Há algo errado nessa luta quixotesca: eu não sou nem incrédulo e tampouco resisto à Lei de Deus, mas defendo-a, luto por ela, remo contra a maré de um sistema podre que rege essa sociedade caótica e pobre de valores cristãos verdadeiros. Logo, não sou antinomista coisa nenhuma! Não aceito o rótulo e nego-me a considerar a afirmação como substancial ou propositiva, mas pura estultícia. Tal proceder faz os defensores xiitas da teonomia retrocederem à bruma da insensatez, que repousa sobre a mais densa ignorância.
Eu não desejo fugir ao cumprimento da Lei moral, dos preceitos éticos condensados na Bíblia, tampouco desejo ser escravizado pelos mesmos preceitos, tendo a ótica de que não serei julgado pela dureza da mesma lei. Paira em meu humilde entendimento a certeza de que as leis que temos a dirimir os conflitos deste mundo em cada nação ou Estado estão sob a égide de Deus e que os governantes igualmente estão, o que nos obriga a obedecê-los por ordem do próprio Cristo (ainda que essa lei não seja exatamente como a de Deus). Portanto, ao rejeitar essa tal teonomia eu não estou a rejeitar a Lei de Deus, que fique bem claro.

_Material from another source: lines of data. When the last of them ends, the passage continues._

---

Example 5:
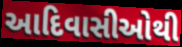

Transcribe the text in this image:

આદિવાસીઓથીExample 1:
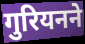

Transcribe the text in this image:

गुरियनने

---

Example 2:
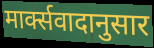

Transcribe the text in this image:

Ainda hoje li uma citação interessante, a qual desejo transcrever abaixo que, embora não tendo correlação direta com o assunto em tela, retrata algo sobre a obediência à norma (Lei):
"...Não há falta ou mal na mera ausência que consiste na atual consideração da norma, pois a alma não está obrigada, nem disto é capaz, constantemente, no ato, de levar a norma em consideração. O que é requerida da alma não é que deva sempre observar a norma ou ter a norma constante na mente, mas que deva 'produzir um ato' enquanto considera a norma. Ora, no momento metafísico que estamos analisando, aqui, ainda não existe um ato produzido; há meramente uma ausência de consideração da norma, e será apenas no ato que será produzido, em termos desta ausência, que o mal existirá. Reside, aí, um ponto de doutrina extremamente sutil, de importância capital. Antes do ato ato moral, antes do 'bonum debitum', o 'devido bem' que produz a qualidade do ato e cuja ausência é uma privação e um mal, há uma condição metafísica do ato moral, o qual, tomado em si mesmo, não é um bem devido, e a ausência dele, por conseguinte, não será privação nem mal, mas uma pura e simples negação (ausência de um bem que não é devido), e tal condição metafísica é uma livre condição." [1]
De tal maneira que não fazemos o bem por imposição da norma, mas porque a graça oriunda do Criador nos habilita a fazer o bem. Daí a considerar, como Tiago, que a fé deve ser acompanhada das obras, mas não pela força coercitiva da norma em si mesma (que é apenas uma abstração), mas pela habilitação que nos é titulada, por assim dizer, pela graça. E é nesse momento que os teonomistas nos acusam de confundir Lei, justificação e graça. A obliquidade do entendimento, a falta de capacidade analítica é que os leva a tal antítese, especificamente ao nos rotular de antinomistas em razão da sua "teonomia".
Por enquanto, fico por aqui. Há muito a dizer, mas os textos longos cansam, especialmente neste espaço.
[1] Maritain , Jacques, St. Thomas and the Problem of Evil (Milwaukee, 1942), pag. 06, extraído do livro "Pastor Reformado e o Pensamento Moderno", Van Til, Cornelius, 1ª edição, 2010, Ed. Cultura Cristã, pag. 97.